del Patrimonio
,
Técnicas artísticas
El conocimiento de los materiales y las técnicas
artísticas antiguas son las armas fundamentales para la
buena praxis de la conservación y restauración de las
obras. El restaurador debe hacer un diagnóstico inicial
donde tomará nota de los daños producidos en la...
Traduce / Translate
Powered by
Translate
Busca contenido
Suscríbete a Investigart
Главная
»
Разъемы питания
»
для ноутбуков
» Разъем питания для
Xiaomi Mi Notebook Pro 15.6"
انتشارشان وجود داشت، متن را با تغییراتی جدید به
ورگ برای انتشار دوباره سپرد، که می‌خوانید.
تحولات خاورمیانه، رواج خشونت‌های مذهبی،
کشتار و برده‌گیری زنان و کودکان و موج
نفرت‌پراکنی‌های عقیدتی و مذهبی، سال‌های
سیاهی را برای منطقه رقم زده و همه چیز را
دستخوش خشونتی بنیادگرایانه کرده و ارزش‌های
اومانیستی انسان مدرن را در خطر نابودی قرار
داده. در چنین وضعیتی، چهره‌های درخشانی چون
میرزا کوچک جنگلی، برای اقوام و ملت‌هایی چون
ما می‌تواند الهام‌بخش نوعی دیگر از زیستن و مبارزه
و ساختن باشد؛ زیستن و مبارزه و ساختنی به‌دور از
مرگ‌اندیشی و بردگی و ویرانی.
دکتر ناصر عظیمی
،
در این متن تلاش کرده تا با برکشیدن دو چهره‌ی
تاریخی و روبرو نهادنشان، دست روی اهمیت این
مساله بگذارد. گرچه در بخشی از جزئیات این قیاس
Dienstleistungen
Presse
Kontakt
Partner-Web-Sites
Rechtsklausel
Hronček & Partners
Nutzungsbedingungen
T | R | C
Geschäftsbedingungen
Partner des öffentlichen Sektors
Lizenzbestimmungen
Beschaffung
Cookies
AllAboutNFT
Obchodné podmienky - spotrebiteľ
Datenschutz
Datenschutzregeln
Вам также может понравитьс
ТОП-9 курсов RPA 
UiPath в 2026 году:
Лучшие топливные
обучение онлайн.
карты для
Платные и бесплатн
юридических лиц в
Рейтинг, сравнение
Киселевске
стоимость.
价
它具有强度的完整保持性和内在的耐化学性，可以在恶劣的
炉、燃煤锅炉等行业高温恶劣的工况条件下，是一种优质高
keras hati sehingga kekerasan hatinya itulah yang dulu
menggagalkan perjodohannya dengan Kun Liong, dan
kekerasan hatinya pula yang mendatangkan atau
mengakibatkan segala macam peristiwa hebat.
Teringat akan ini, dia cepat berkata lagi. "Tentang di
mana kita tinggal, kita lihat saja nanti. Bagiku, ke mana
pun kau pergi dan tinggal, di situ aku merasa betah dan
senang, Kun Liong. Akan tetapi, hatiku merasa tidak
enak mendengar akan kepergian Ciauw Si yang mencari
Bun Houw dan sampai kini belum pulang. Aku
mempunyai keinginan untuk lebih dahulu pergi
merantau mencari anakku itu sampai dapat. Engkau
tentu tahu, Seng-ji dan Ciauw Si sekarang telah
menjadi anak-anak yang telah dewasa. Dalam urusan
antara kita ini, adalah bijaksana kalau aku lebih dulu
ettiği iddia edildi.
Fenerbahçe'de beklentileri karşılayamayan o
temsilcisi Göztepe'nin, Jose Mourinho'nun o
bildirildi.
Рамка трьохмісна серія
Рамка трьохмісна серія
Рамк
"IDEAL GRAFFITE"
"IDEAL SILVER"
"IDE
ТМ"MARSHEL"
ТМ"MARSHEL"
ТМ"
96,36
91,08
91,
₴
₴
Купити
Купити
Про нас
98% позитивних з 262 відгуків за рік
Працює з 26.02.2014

### [Exercise description]
Set the listing above down once more in full, exactly as it is.

### [Answer section]
del Patrimonio
,
Técnicas artísticas
El conocimiento de los materiales y las técnicas
artísticas antiguas son las armas fundamentales para la
buena praxis de la conservación y restauración de las
obras. El restaurador debe hacer un diagnóstico inicial
donde tomará nota de los daños producidos en la...
Traduce / Translate
Powered by
Translate
Busca contenido
Suscríbete a Investigart
Главная
»
Разъемы питания
»
для ноутбуков
» Разъем питания для
Xiaomi Mi Notebook Pro 15.6"
انتشارشان وجود داشت، متن را با تغییراتی جدید به
ورگ برای انتشار دوباره سپرد، که می‌خوانید.
تحولات خاورمیانه، رواج خشونت‌های مذهبی،
کشتار و برده‌گیری زنان و کودکان و موج
نفرت‌پراکنی‌های عقیدتی و مذهبی، سال‌های
سیاهی را برای منطقه رقم زده و همه چیز را
دستخوش خشونتی بنیادگرایانه کرده و ارزش‌های
اومانیستی انسان مدرن را در خطر نابودی قرار
داده. در چنین وضعیتی، چهره‌های درخشانی چون
میرزا کوچک جنگلی، برای اقوام و ملت‌هایی چون
ما می‌تواند الهام‌بخش نوعی دیگر از زیستن و مبارزه
و ساختن باشد؛ زیستن و مبارزه و ساختنی به‌دور از
مرگ‌اندیشی و بردگی و ویرانی.
دکتر ناصر عظیمی
،
در این متن تلاش کرده تا با برکشیدن دو چهره‌ی
تاریخی و روبرو نهادنشان، دست روی اهمیت این
مساله بگذارد. گرچه در بخشی از جزئیات این قیاس
Dienstleistungen
Presse
Kontakt
Partner-Web-Sites
Rechtsklausel
Hronček & Partners
Nutzungsbedingungen
T | R | C
Geschäftsbedingungen
Partner des öffentlichen Sektors
Lizenzbestimmungen
Beschaffung
Cookies
AllAboutNFT
Obchodné podmienky - spotrebiteľ
Datenschutz
Datenschutzregeln
Вам также может понравитьс
ТОП-9 курсов RPA 
UiPath в 2026 году:
Лучшие топливные
обучение онлайн.
карты для
Платные и бесплатн
юридических лиц в
Рейтинг, сравнение
Киселевске
стоимость.
价
它具有强度的完整保持性和内在的耐化学性，可以在恶劣的
炉、燃煤锅炉等行业高温恶劣的工况条件下，是一种优质高
keras hati sehingga kekerasan hatinya itulah yang dulu
menggagalkan perjodohannya dengan Kun Liong, dan
kekerasan hatinya pula yang mendatangkan atau
mengakibatkan segala macam peristiwa hebat.
Teringat akan ini, dia cepat berkata lagi. "Tentang di
mana kita tinggal, kita lihat saja nanti. Bagiku, ke mana
pun kau pergi dan tinggal, di situ aku merasa betah dan
senang, Kun Liong. Akan tetapi, hatiku merasa tidak
enak mendengar akan kepergian Ciauw Si yang mencari
Bun Houw dan sampai kini belum pulang. Aku
mempunyai keinginan untuk lebih dahulu pergi
merantau mencari anakku itu sampai dapat. Engkau
tentu tahu, Seng-ji dan Ciauw Si sekarang telah
menjadi anak-anak yang telah dewasa. Dalam urusan
antara kita ini, adalah bijaksana kalau aku lebih dulu
ettiği iddia edildi.
Fenerbahçe'de beklentileri karşılayamayan o
temsilcisi Göztepe'nin, Jose Mourinho'nun o
bildirildi.
Рамка трьохмісна серія
Рамка трьохмісна серія
Рамк
"IDEAL GRAFFITE"
"IDEAL SILVER"
"IDE
ТМ"MARSHEL"
ТМ"MARSHEL"
ТМ"
96,36
91,08
91,
₴
₴
Купити
Купити
Про нас
98% позитивних з 262 відгуків за рік
Працює з 26.02.2014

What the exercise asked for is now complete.